DIRECTIVE: In the copy you make, keep each entry exactly as it is and leave out all images.

RAW DATA:
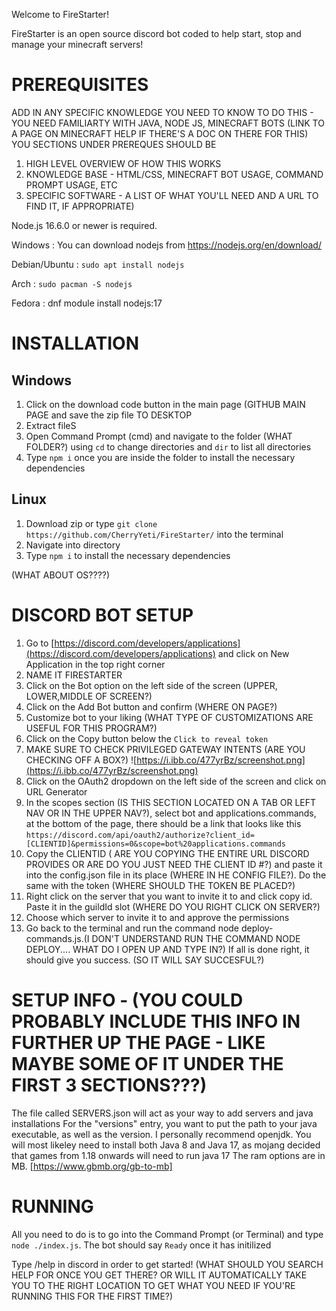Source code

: Welcome to FireStarter!

FireStarter is an open source discord bot coded to help start, stop and manage your minecraft servers!

# PREREQUISITES
ADD IN ANY SPECIFIC KNOWLEDGE YOU NEED TO KNOW TO DO THIS - YOU NEED FAMILIARTY WITH JAVA, NODE JS, MINECRAFT BOTS (LINK TO A PAGE ON MINECRAFT HELP IF THERE'S A DOC ON THERE FOR THIS)
YOU SECTIONS UNDER PREREQUES SHOULD BE
1. HIGH LEVEL OVERVIEW OF HOW THIS WORKS
2. KNOWLEDGE BASE - HTML/CSS, MINECRAFT BOT USAGE, COMMAND PROMPT USAGE, ETC
3. SPECIFIC SOFTWARE - A LIST OF WHAT YOU'LL NEED AND A URL TO FIND IT, IF APPROPRIATE)



Node.js 16.6.0 or newer is required.

Windows :  You can download nodejs from https://nodejs.org/en/download/

Debian/Ubuntu : `sudo apt install nodejs`

Arch : `sudo pacman -S nodejs`

Fedora : dnf module install nodejs:17
# INSTALLATION
## Windows
1. Click on the download code button in the main page (GITHUB MAIN PAGE and save the zip file TO DESKTOP
2. Extract fileS
3. Open Command Prompt (cmd) and navigate to the folder (WHAT FOLDER?) using `cd` to change directories and `dir` to list all directories 
4. Type `npm i` once you are inside the folder to install the necessary dependencies

## Linux
1. Download zip or type `git clone https://github.com/CherryYeti/FireStarter/` into the terminal
2. Navigate into directory
3. Type `npm i` to install the necessary dependencies

(WHAT ABOUT OS????)

# DISCORD BOT SETUP

1. Go to [https://discord.com/developers/applications](https://discord.com/developers/applications) and click on New Application in the top right corner
2. NAME IT FIRESTARTER 
3. Click on the Bot option on the left side of the screen (UPPER, LOWER,MIDDLE OF SCREEN?)
4. Click on the Add Bot button and confirm (WHERE ON PAGE?)
5. Customize bot to your liking (WHAT TYPE OF CUSTOMIZATIONS ARE USEFUL FOR THIS PROGRAM?)
6. Click on the Copy button below the `Click to reveal token`
7. MAKE SURE TO CHECK PRIVILEGED GATEWAY INTENTS (ARE YOU CHECKING OFF A BOX?)
![https://i.ibb.co/477yrBz/screenshot.png](https://i.ibb.co/477yrBz/screenshot.png)
8. Click on the OAuth2 dropdown on the left side of the screen and click on URL Generator
9. In the scopes section (IS THIS SECTION LOCATED ON A TAB OR LEFT NAV OR IN THE UPPER NAV?), select bot and applications.commands, at the bottom of the page, there should be a link that looks like this
`https://discord.com/api/oauth2/authorize?client_id=[CLIENTID]&permissions=0&scope=bot%20applications.commands`
10. Copy the CLIENTID ( ARE YOU COPYING THE ENTIRE URL DISCORD PROVIDES OR ARE DO YOU JUST NEED THE CLIENT ID #?) and paste it into the config.json file in its place (WHERE IN HE CONFIG FILE?). Do the same with the token (WHERE SHOULD THE TOKEN BE PLACED?)
11. Right click on the server that you want to invite it to and click copy id. Paste it in the guildId slot (WHERE DO YOU RIGHT CLICK ON SERVER?)
12. Choose which server to invite it to and approve the permissions 
13. Go back to the terminal and run the command node deploy-commands.js.(I DON'T UNDERSTAND RUN THE COMMAND NODE DEPLOY.... WHAT DO I OPEN UP AND TYPE IN?) If all is done right, it should give you success. (SO IT WILL SAY SUCCESFUL?)

# SETUP INFO - (YOU COULD PROBABLY INCLUDE THIS INFO IN FURTHER UP THE PAGE - LIKE MAYBE SOME OF IT UNDER THE FIRST 3 SECTIONS???)
The file called SERVERS.json will act as your way to add servers and java installations
For the "versions" entry, you want to put the path to your java executable, as well as the version. I personally recommend openjdk.
You will most likeley need to install both Java 8 and Java 17, as mojang decided that games from 1.18 onwards will need to run java 17
The ram options are in MB. [https://www.gbmb.org/gb-to-mb]

# RUNNING
All you need to do is to go into the Command Prompt (or Terminal) and type `node ./index.js`. The bot should say `Ready` once it has initilized

Type /help in discord in order to get started! (WHAT SHOULD YOU SEARCH HELP FOR ONCE YOU GET THERE? OR WILL IT AUTOMATICALLY TAKE YOU TO THE RIGHT LOCATION TO GET WHAT YOU NEED IF YOU'RE RUNNING THIS FOR THE FIRST TIME?)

OUTPUT:
Source code

: Welcome to FireStarter!

FireStarter is an open source discord bot coded to help start, stop and manage your minecraft servers!

# PREREQUISITES
ADD IN ANY SPECIFIC KNOWLEDGE YOU NEED TO KNOW TO DO THIS - YOU NEED FAMILIARTY WITH JAVA, NODE JS, MINECRAFT BOTS (LINK TO A PAGE ON MINECRAFT HELP IF THERE'S A DOC ON THERE FOR THIS)
YOU SECTIONS UNDER PREREQUES SHOULD BE
1. HIGH LEVEL OVERVIEW OF HOW THIS WORKS
2. KNOWLEDGE BASE - HTML/CSS, MINECRAFT BOT USAGE, COMMAND PROMPT USAGE, ETC
3. SPECIFIC SOFTWARE - A LIST OF WHAT YOU'LL NEED AND A URL TO FIND IT, IF APPROPRIATE)



Node.js 16.6.0 or newer is required.

Windows :  You can download nodejs from https://nodejs.org/en/download/

Debian/Ubuntu : `sudo apt install nodejs`

Arch : `sudo pacman -S nodejs`

Fedora : dnf module install nodejs:17
# INSTALLATION
## Windows
1. Click on the download code button in the main page (GITHUB MAIN PAGE and save the zip file TO DESKTOP
2. Extract fileS
3. Open Command Prompt (cmd) and navigate to the folder (WHAT FOLDER?) using `cd` to change directories and `dir` to list all directories 
4. Type `npm i` once you are inside the folder to install the necessary dependencies

## Linux
1. Download zip or type `git clone https://github.com/CherryYeti/FireStarter/` into the terminal
2. Navigate into directory
3. Type `npm i` to install the necessary dependencies

(WHAT ABOUT OS????)

# DISCORD BOT SETUP

1. Go to [https://discord.com/developers/applications](https://discord.com/developers/applications) and click on New Application in the top right corner
2. NAME IT FIRESTARTER 
3. Click on the Bot option on the left side of the screen (UPPER, LOWER,MIDDLE OF SCREEN?)
4. Click on the Add Bot button and confirm (WHERE ON PAGE?)
5. Customize bot to your liking (WHAT TYPE OF CUSTOMIZATIONS ARE USEFUL FOR THIS PROGRAM?)
6. Click on the Copy button below the `Click to reveal token`
7. MAKE SURE TO CHECK PRIVILEGED GATEWAY INTENTS (ARE YOU CHECKING OFF A BOX?)
![https://i.ibb.co/477yrBz/screenshot.png](https://i.ibb.co/477yrBz/screenshot.png)
8. Click on the OAuth2 dropdown on the left side of the screen and click on URL Generator
9. In the scopes section (IS THIS SECTION LOCATED ON A TAB OR LEFT NAV OR IN THE UPPER NAV?), select bot and applications.commands, at the bottom of the page, there should be a link that looks like this
`https://discord.com/api/oauth2/authorize?client_id=[CLIENTID]&permissions=0&scope=bot%20applications.commands`
10. Copy the CLIENTID ( ARE YOU COPYING THE ENTIRE URL DISCORD PROVIDES OR ARE DO YOU JUST NEED THE CLIENT ID #?) and paste it into the config.json file in its place (WHERE IN HE CONFIG FILE?). Do the same with the token (WHERE SHOULD THE TOKEN BE PLACED?)
11. Right click on the server that you want to invite it to and click copy id. Paste it in the guildId slot (WHERE DO YOU RIGHT CLICK ON SERVER?)
12. Choose which server to invite it to and approve the permissions 
13. Go back to the terminal and run the command node deploy-commands.js.(I DON'T UNDERSTAND RUN THE COMMAND NODE DEPLOY.... WHAT DO I OPEN UP AND TYPE IN?) If all is done right, it should give you success. (SO IT WILL SAY SUCCESFUL?)

# SETUP INFO - (YOU COULD PROBABLY INCLUDE THIS INFO IN FURTHER UP THE PAGE - LIKE MAYBE SOME OF IT UNDER THE FIRST 3 SECTIONS???)
The file called SERVERS.json will act as your way to add servers and java installations
For the "versions" entry, you want to put the path to your java executable, as well as the version. I personally recommend openjdk.
You will most likeley need to install both Java 8 and Java 17, as mojang decided that games from 1.18 onwards will need to run java 17
The ram options are in MB. [https://www.gbmb.org/gb-to-mb]

# RUNNING
All you need to do is to go into the Command Prompt (or Terminal) and type `node ./index.js`. The bot should say `Ready` once it has initilized

Type /help in discord in order to get started! (WHAT SHOULD YOU SEARCH HELP FOR ONCE YOU GET THERE? OR WILL IT AUTOMATICALLY TAKE YOU TO THE RIGHT LOCATION TO GET WHAT YOU NEED IF YOU'RE RUNNING THIS FOR THE FIRST TIME?)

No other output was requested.